The World Bank has warned that the assets of Nigerian commercial banks may deteriorate if the Central Bank of Nigeria continues to support undercapitalized banks.
The World Bank gave the warning in its latest Nigeria Economic Update.
In a comprehensive report, the World Bank advised the CBN to monitor the quality of the assets of Nigerian banks ‘closely’.
The World Bank specifically expressed reservations about the manner in which the CBN extended liquidity support to four undercapitalized banks.
“The CBN gave liquidity support to four medium-sized banks that were severely undercapitalized, without requiring hard time-bound recapitalization plans.
“Going forward, asset quality needs to be closely monitored because it may deteriorate if the CBN continues to exercise regulatory forbearance for undercapitalized banks.
“Banks are performing better, but asset quality needs to be monitored closely,” the World Bank said.
The bank observed that non-performing loans, mostly in the oil, gas, and power sectors, declined from 12.4 per cent in June 2018 to 9.4 per cent in June 2019.
However, it noted that the decline was driven by write-offs and clearance of oil-sector-related arrears that improved the cash flow of bank borrowers so they could repay banks and sale to asset management companies.
The World Bank also expressed reservations about measures introduced by the CBN to encourage banks’ lending to the private sector, which had been negative since 2017 but rose to -0.2 per cent in June 2019, year-on-year.
The CBN had via a circular issued on July 3 instructed banks to ensure a minimum loan-to-deposit ratio of 60 per cent by September 30, 2019.
Adherence to the LDR was to be reviewed quarterly, and failure to meet the requirements would result in the imposition of additional cash reserve requirements on the shortfall.
The World Bank warned that the measures could have negative impact on the economy.
It said, “It is possible that policy and regulatory efforts to stimulate commercial bank lending to selected private credit segments, while well-intentioned, could entail unintended negative consequences.
“For example, the minimum LDR requirement could lead banks to approve loans that expose them to more risky credits, undermining the quality of their loan portfolios.”

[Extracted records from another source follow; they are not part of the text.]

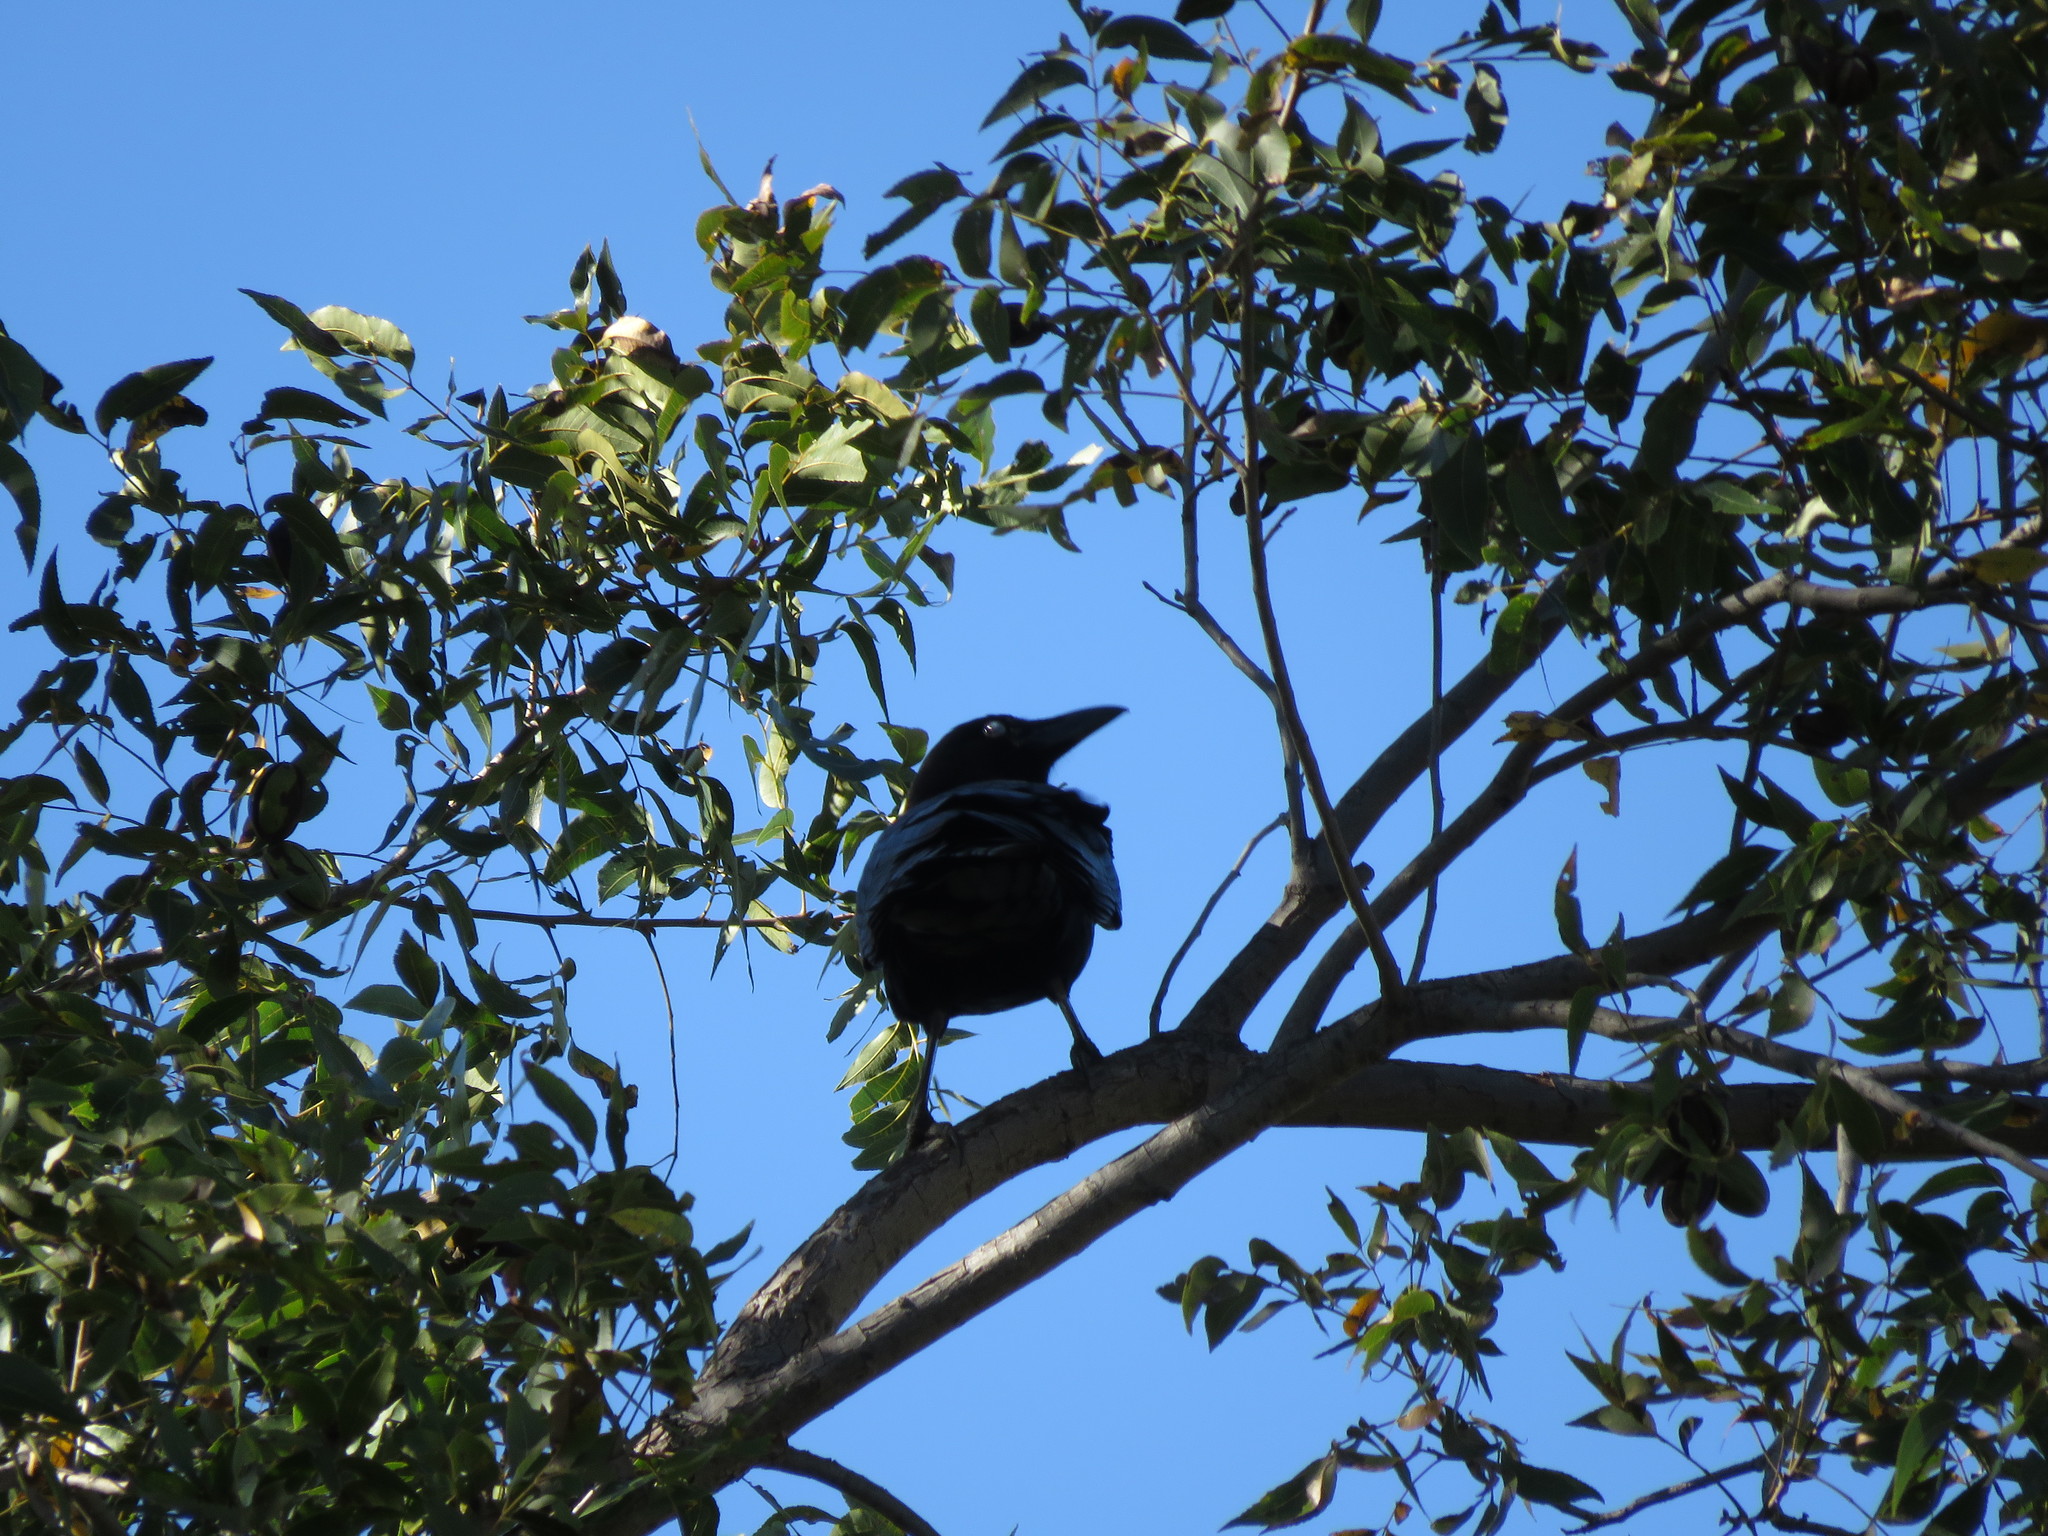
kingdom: Animalia
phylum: Chordata
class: Aves
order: Passeriformes
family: Corvidae
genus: Corvus
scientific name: Corvus brachyrhynchos
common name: American crow
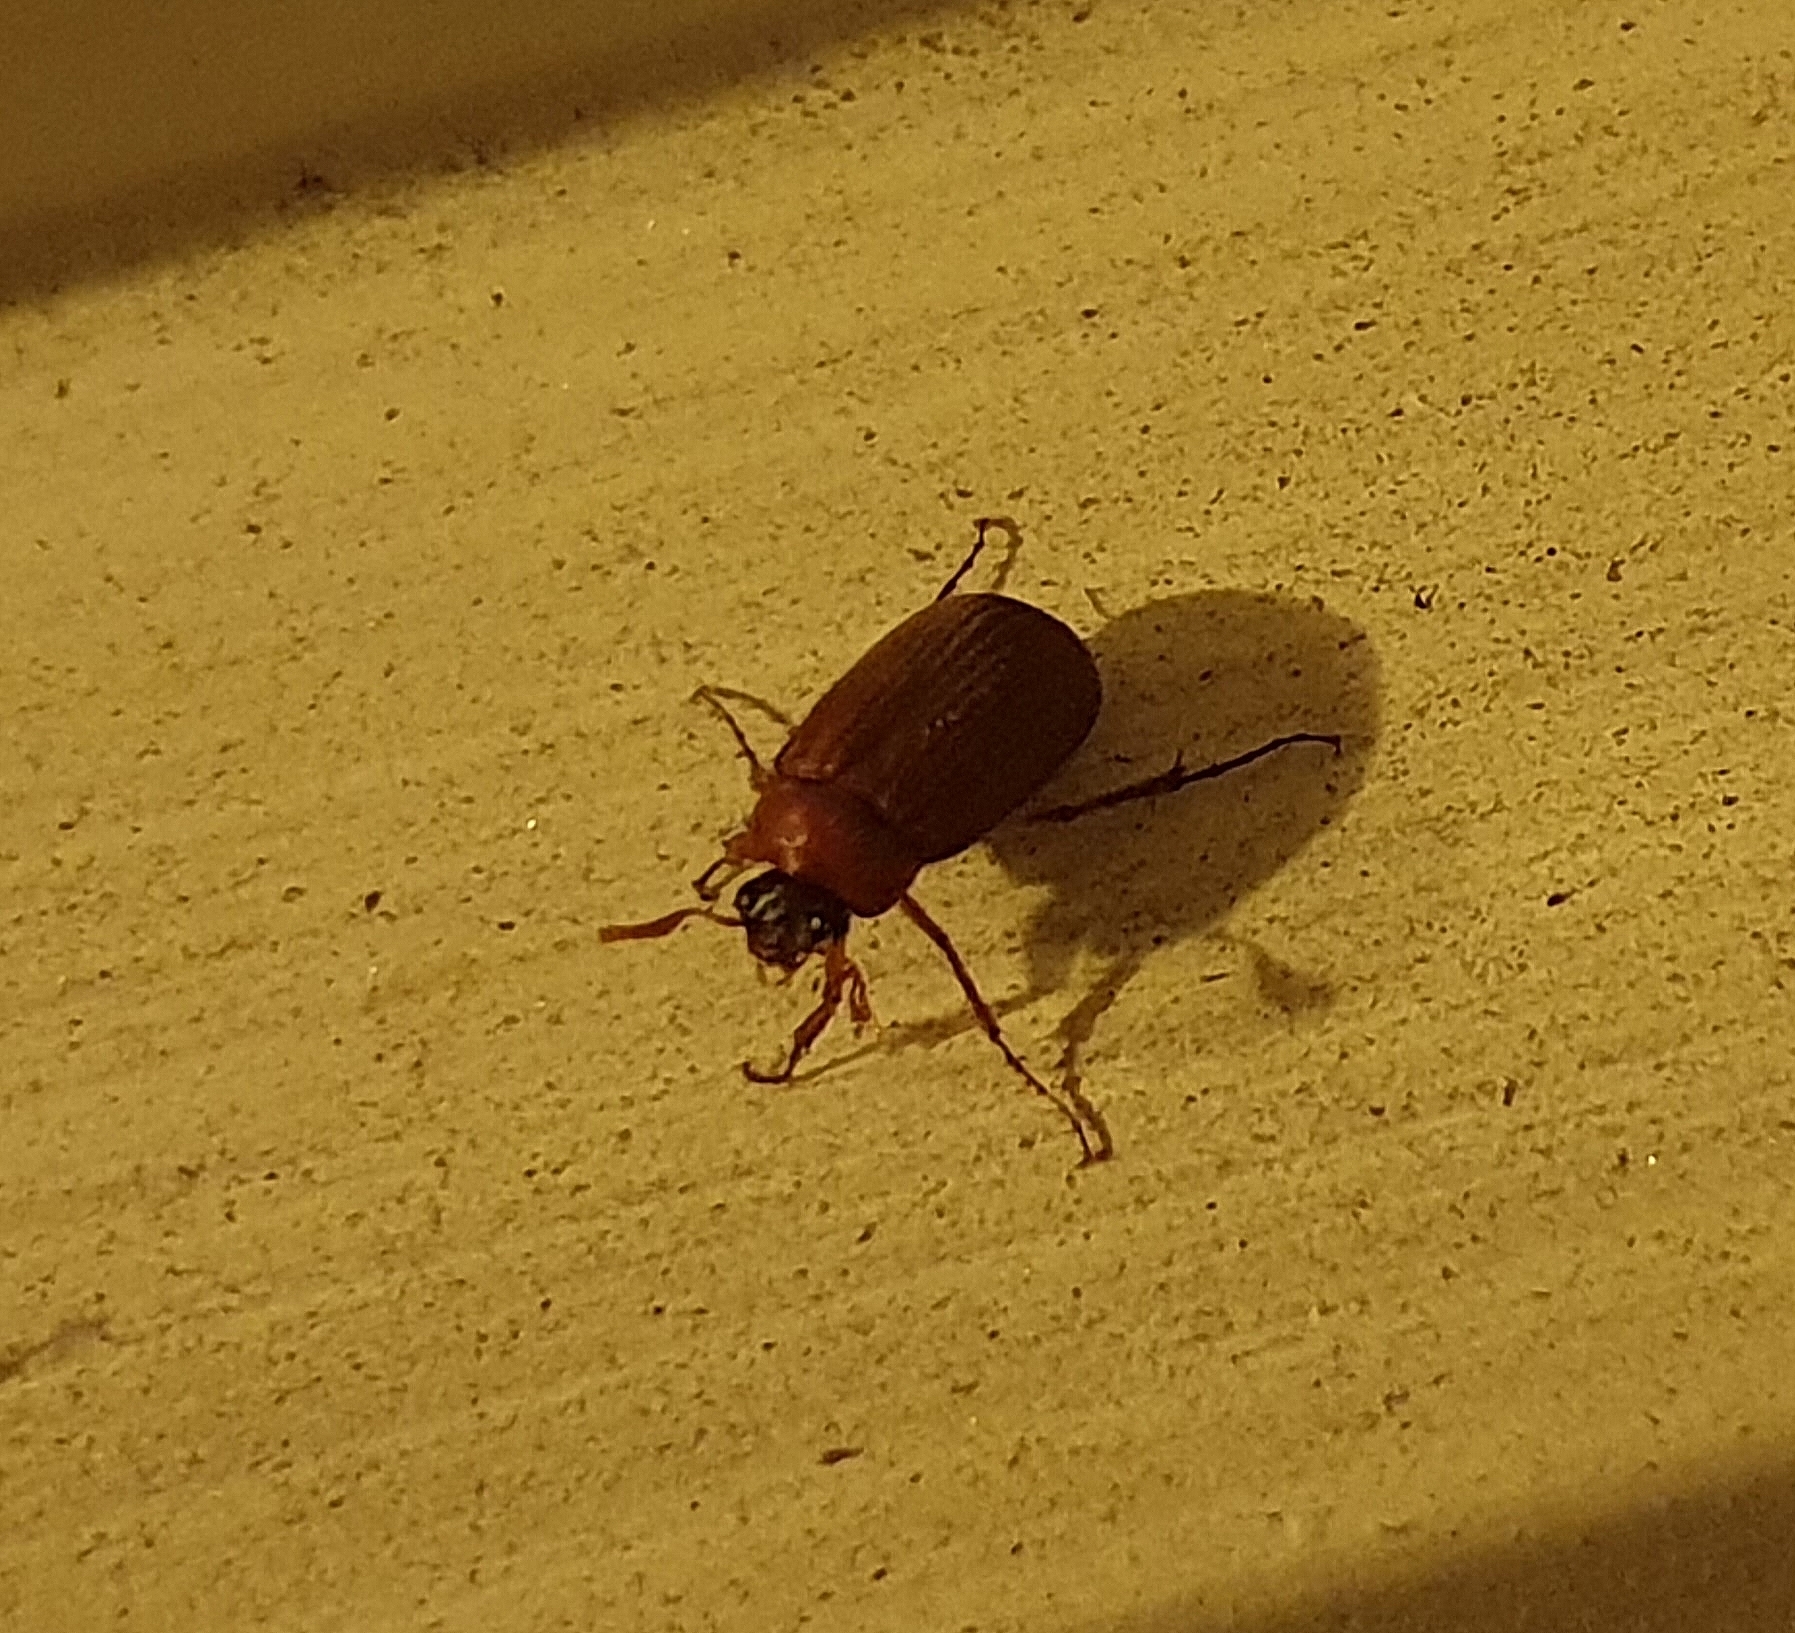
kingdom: Animalia
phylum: Arthropoda
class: Insecta
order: Coleoptera
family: Scarabaeidae
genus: Serica
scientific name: Serica brunnea
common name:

It further warned that the development could lead banks to shift funding modalities away from mobilising deposits, which would undermine financial inclusion initiatives.
“Dropping the level of deposits for which the CBN would remunerate banks when using the Standing Deposit Facility could undermine its ability to control liquidity conditions in the banking system, and additional, potentially costlier open market operations would be required to drain liquidity,” the World Bank added.
Previous measures to boost commercial bank credit to the private sector recorded limited success, the bank observed.
In the same vein, the Bretton Woods institution said the CBN’s subsidised financing to firms in agriculture and manufacturing, especially micro, small, and medium-scale enterprises, could have adverse consequences.
“The CBN interventions could undermine the effectiveness of the credit transmission channel of monetary policy and the signalling role of changes in the Monetary Policy Rate.
“The interventions could crowd out private-sector funding by discouraging banks from venturing into under-served markets without subsidies when the schemes are not properly targeted, as well as creating expectations for borrowing at single-digit rates.”
The World Bank said the interventions could lead to conflict of interest for the CBN between its oversight role in the banking sector, its objectives as an operator of development financing schemes and its interests as a shareholder in development finance institutions.
It added that the development could equally reduce the CBN’s operational surpluses, a share of which was normally transferred to the Federal Government as part of its independent revenue.
Subsidised funding for the MSMES could also undermine transparency and accountability in the allocation of public resources by circumventing the government’s standard budgetary process, the bank said.
Although it observed that exchange-rate convergence was improving, the World Bank noted that there were still several foreign-exchange windows.
While the IEFX window accounts for at least 50 per cent of Nigeria’s total forex transactions, the interbank-retail and the interbank-wholesale market windows were still open, though the exchange rates in these windows had been relatively stable in the N335–N365/$ range.
The bureau-de-change window also exists for retail transactions.
The CBN also has a window for selected imports such as refined petroleum products with a rate of N305–307/$.
According to the World Bank, international experience suggests that multiple exchange rates create implicit public subsidies that can distort the allocation of resources in the economy.